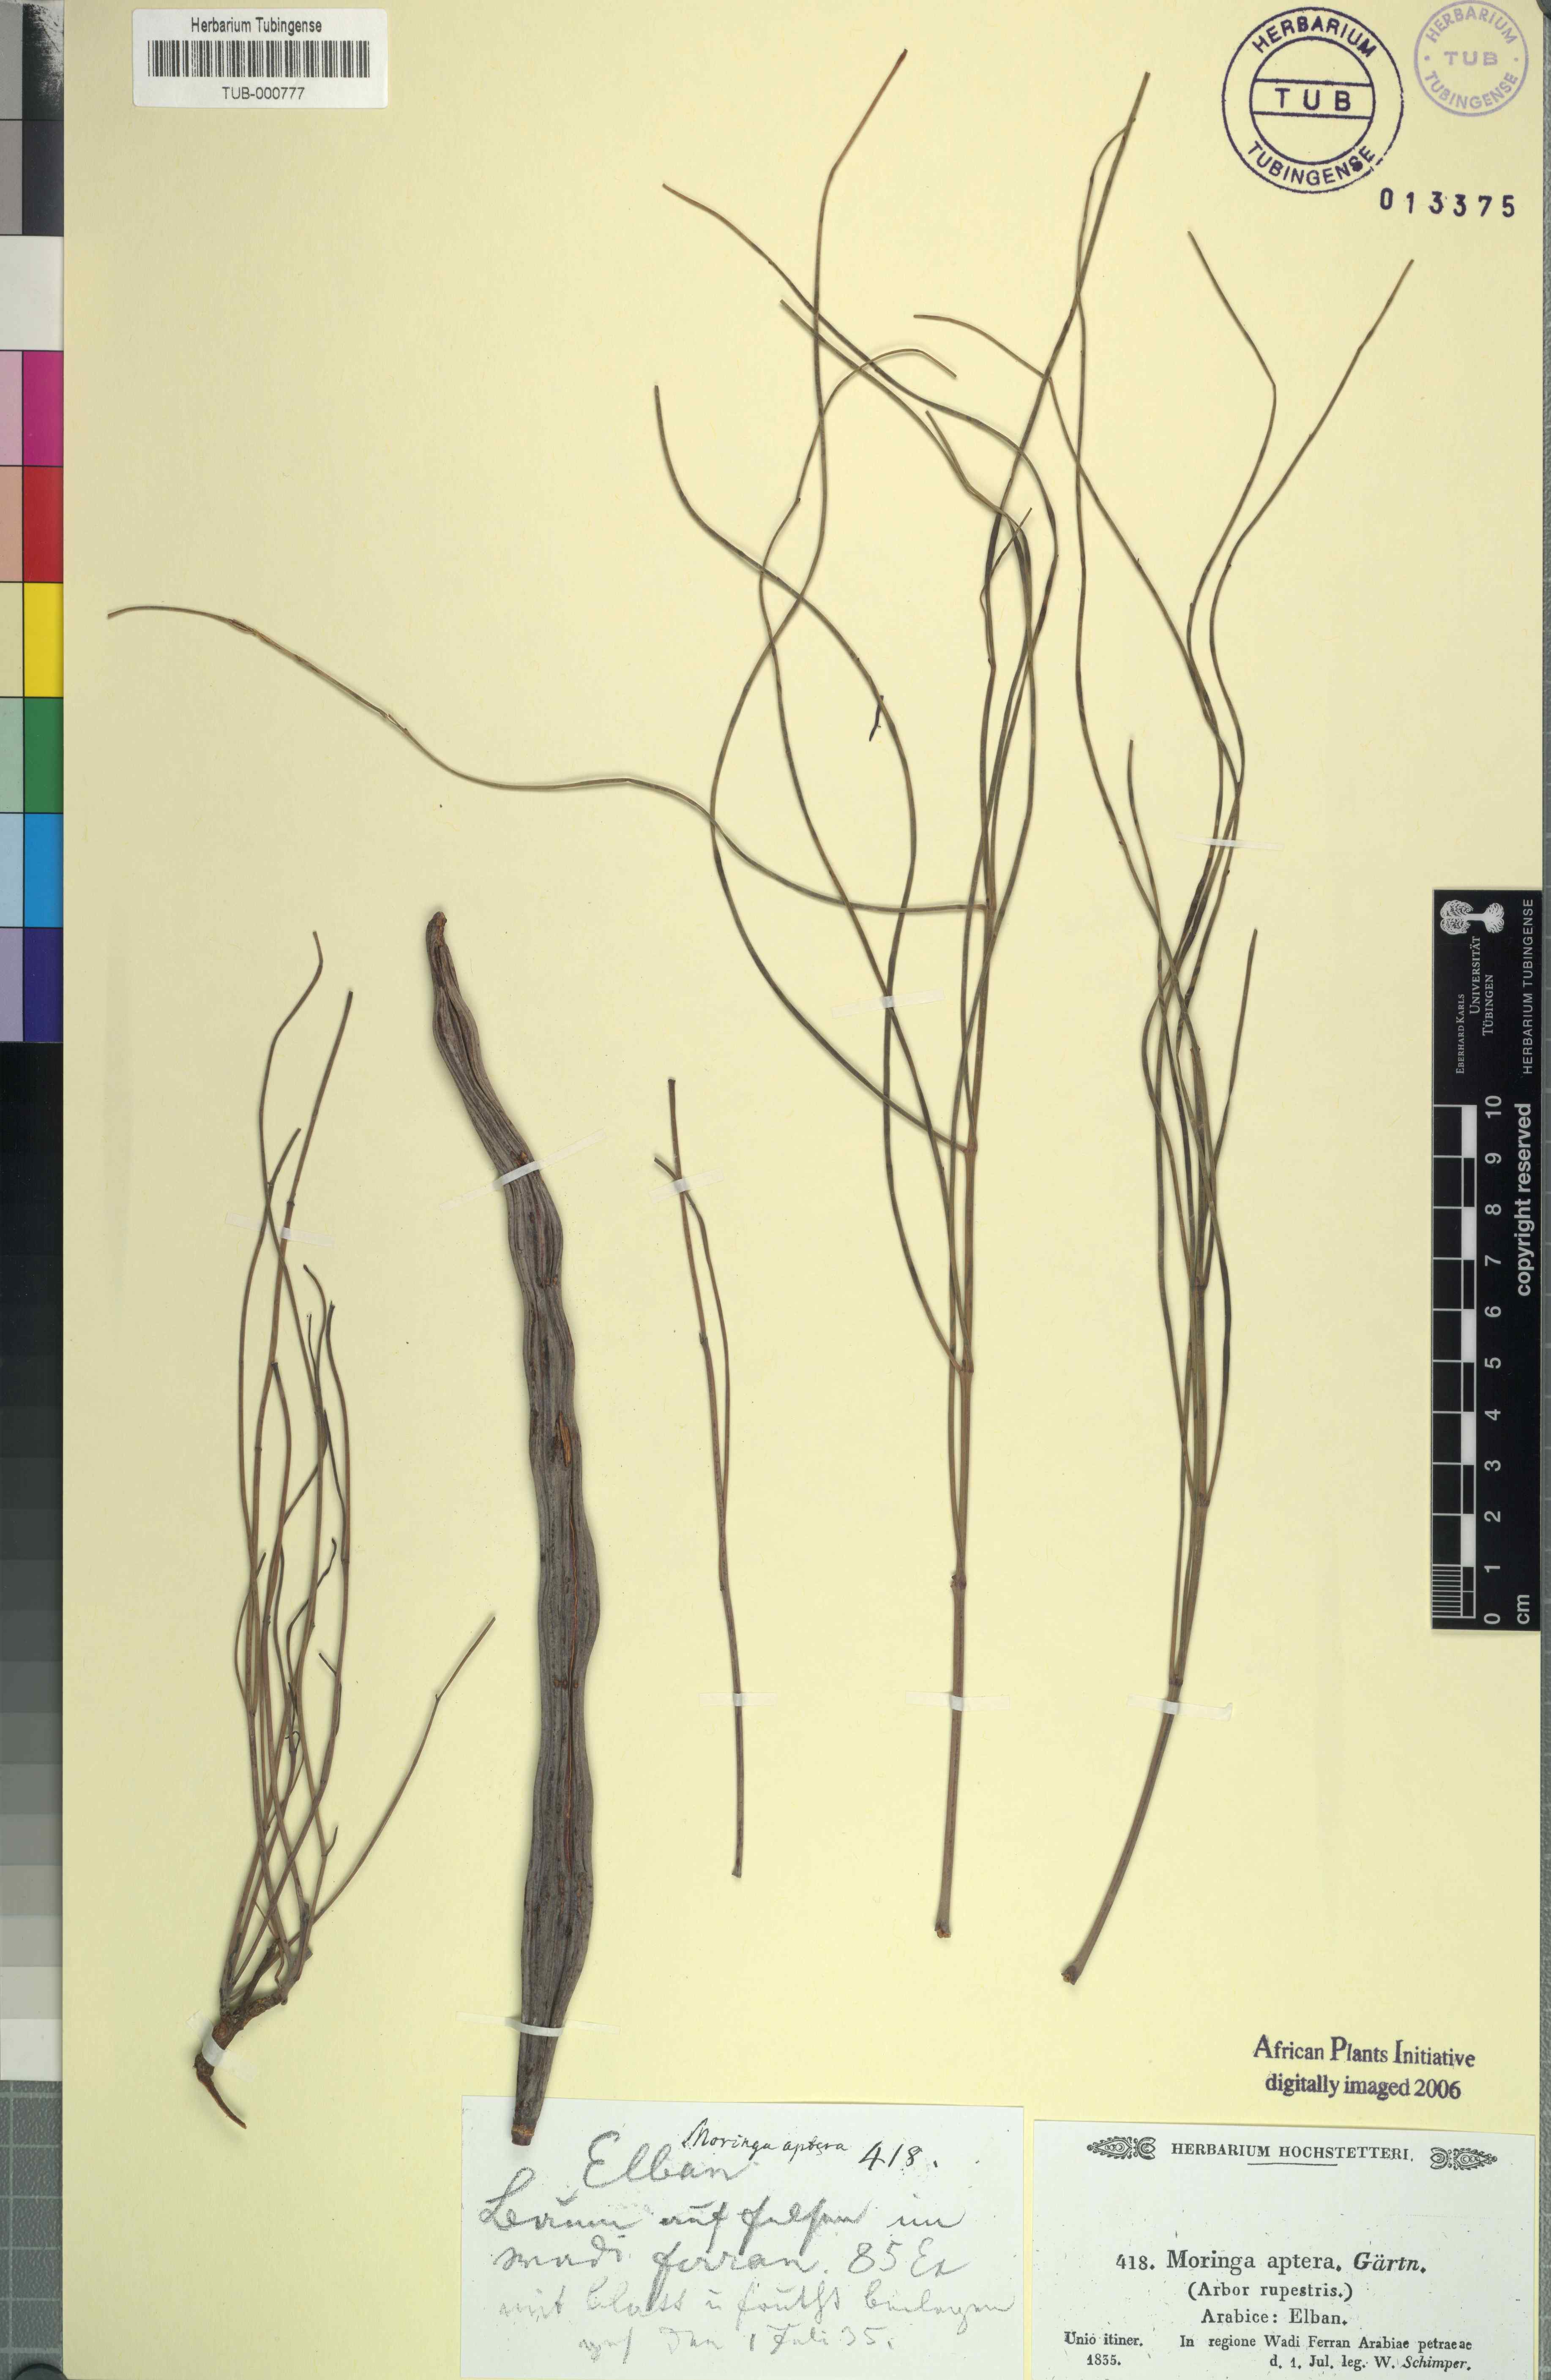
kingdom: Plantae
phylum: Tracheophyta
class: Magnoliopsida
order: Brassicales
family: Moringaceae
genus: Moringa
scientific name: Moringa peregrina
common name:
----------
**What you should do**
Render the lines of the items as a JSON list of strings, one string per line, with blank lines omitted, starting at the line that contains "phylum: Tracheophyta" and ending at the final line of the items.

**Task response**
[
  "phylum: Tracheophyta",
  "class: Magnoliopsida",
  "order: Brassicales",
  "family: Moringaceae",
  "genus: Moringa",
  "scientific name: Moringa peregrina",
  "common name:"
]